China has already overtaken the US as the world biggest consumer of cars and emitter of carbon. India is following in China’s footsteps, one decade removed. So, even if oil consumption is muted in the West, even if rich countries drastically reduce carbon emissions (which is doubtful), oil consumption will rise stridently in developing countries.
The world’s old oilfields are in steep decline, and large new oil discoveries offshore in Brazil, Mexico and Africa are in deep waters that will take time to exploit.
Indian politicians say it is politically impossible to decontrol oil prices. They fear that freeing oil prices will stoke inflation, because of the impact on transport costs. But in countries with free oil pricing, like the US, inflation excluding food and energy has been less than 1% although oil prices have doubled in the last 12 months.
It is simply untrue that price decontrol leads to inflation. On the contrary it leads to efficiency, conservation and a switch to alternatives. It will also reduce the fiscal deficit, and that will tame interest rates and hence prices.
When I became a journalist in 1965, oil was decontrolled but steel was controlled on the ground that it was politically impossible to free a commodity so vital to the economy. But steel was decontrolled in the 1980s and proved no problem at all.
Why so? Because voters understand that commercial producers need to sell at market prices, but know that governments can subsidise goods indefinitely. As long as oil bears a political price, voters will resist any price increase. But if oil is decontrolled, voters will soon accept the realities of the market, as it already has for steel.
In 1974, when OPEC first flexed its muscle, the government doubled the price of petrol overnight. It was a big blow of course, but the economy adjusted to the reality of expensive energy. India adjusted again in the second oil shock of 1980.
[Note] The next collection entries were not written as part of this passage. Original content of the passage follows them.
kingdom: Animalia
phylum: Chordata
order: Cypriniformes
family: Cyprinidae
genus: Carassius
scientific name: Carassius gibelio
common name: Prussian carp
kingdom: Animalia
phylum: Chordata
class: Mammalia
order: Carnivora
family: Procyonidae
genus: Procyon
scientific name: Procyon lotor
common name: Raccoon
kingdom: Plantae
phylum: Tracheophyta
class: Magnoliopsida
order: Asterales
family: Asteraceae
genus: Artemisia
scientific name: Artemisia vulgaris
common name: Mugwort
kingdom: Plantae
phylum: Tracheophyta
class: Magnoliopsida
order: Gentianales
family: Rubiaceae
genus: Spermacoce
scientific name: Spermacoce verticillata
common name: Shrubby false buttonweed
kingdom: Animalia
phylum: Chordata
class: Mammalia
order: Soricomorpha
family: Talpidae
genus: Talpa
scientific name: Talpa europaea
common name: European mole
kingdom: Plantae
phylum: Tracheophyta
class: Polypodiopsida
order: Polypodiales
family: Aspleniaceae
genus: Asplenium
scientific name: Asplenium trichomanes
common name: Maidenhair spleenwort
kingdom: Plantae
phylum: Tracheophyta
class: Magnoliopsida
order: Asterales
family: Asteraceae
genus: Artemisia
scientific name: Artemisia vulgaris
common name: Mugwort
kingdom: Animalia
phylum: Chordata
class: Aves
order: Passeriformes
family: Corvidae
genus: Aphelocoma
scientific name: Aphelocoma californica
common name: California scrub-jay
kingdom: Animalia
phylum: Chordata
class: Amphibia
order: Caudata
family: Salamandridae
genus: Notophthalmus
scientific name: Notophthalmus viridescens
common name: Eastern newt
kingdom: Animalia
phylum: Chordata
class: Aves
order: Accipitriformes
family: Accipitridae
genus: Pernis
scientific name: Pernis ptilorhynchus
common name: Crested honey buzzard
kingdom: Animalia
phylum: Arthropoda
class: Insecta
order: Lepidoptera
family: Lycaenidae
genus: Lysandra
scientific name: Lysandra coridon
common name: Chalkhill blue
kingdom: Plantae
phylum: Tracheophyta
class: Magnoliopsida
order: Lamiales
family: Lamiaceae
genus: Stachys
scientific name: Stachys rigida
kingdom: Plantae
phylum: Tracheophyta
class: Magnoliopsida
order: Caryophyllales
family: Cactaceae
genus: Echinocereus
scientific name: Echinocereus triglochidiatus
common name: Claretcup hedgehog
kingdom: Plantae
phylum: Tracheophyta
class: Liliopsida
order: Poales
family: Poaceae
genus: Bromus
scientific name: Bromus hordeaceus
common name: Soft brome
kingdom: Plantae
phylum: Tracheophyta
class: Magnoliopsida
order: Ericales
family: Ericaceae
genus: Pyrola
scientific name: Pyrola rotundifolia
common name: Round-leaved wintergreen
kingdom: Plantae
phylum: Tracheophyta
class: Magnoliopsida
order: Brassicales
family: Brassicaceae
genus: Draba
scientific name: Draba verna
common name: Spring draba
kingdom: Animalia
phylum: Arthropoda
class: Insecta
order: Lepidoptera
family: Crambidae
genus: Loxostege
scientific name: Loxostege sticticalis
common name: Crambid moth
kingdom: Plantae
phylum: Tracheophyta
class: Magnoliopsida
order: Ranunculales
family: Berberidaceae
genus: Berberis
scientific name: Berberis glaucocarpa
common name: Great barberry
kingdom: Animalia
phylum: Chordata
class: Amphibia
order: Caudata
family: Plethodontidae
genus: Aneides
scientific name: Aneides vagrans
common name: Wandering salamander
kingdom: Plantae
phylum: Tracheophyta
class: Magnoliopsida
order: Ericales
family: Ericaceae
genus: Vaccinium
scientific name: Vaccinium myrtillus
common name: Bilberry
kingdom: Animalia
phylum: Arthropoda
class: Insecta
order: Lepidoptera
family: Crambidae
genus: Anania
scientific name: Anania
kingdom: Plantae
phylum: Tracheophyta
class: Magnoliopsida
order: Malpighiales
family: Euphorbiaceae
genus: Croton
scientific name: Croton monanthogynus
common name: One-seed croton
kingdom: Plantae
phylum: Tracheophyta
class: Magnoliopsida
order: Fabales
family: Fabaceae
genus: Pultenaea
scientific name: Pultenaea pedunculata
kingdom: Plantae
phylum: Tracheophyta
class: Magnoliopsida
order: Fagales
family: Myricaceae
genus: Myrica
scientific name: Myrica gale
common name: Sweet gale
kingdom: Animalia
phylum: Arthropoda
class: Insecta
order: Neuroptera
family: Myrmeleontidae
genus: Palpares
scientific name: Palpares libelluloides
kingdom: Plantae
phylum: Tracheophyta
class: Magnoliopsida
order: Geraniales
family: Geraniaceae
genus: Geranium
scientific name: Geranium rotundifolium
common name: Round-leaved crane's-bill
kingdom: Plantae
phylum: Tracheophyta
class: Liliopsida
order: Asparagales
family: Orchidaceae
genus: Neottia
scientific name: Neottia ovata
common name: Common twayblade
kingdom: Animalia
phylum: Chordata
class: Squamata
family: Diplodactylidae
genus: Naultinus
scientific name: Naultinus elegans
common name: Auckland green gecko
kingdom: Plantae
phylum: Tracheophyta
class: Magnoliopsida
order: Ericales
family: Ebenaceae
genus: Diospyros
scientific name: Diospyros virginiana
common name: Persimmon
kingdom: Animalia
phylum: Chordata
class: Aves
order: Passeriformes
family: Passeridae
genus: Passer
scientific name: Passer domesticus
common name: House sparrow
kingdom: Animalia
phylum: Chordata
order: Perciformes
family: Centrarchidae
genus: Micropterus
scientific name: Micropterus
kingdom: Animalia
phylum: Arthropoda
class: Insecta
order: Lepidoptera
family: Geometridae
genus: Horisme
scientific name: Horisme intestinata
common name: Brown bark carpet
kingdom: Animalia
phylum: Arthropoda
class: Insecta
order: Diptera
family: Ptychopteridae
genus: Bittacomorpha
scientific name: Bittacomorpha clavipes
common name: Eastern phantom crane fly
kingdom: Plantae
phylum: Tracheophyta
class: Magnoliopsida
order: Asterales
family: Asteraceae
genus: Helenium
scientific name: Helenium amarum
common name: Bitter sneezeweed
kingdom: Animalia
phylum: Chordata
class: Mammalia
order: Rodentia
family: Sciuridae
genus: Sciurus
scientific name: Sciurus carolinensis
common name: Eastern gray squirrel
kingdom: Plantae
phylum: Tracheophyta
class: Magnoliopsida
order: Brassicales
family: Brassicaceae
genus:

We now face another huge energy crunch, and need to adjust to that reality too. After decontrol, we can replace the kerosene subsidy with solar and LED lanterns for the poor. Farmers should switch from diesel pumps to electric ones. Cooking gas cylinders can be replaced by piped gas. Buses can switch to compressed natural gas. The poorest can get cash transfers through smart cards to reduce their fuel bills.
We must stop massive subsidies for a non-renewable and polluting resource. Instead, we must prepare for the coming reality of oil at $200/barrel.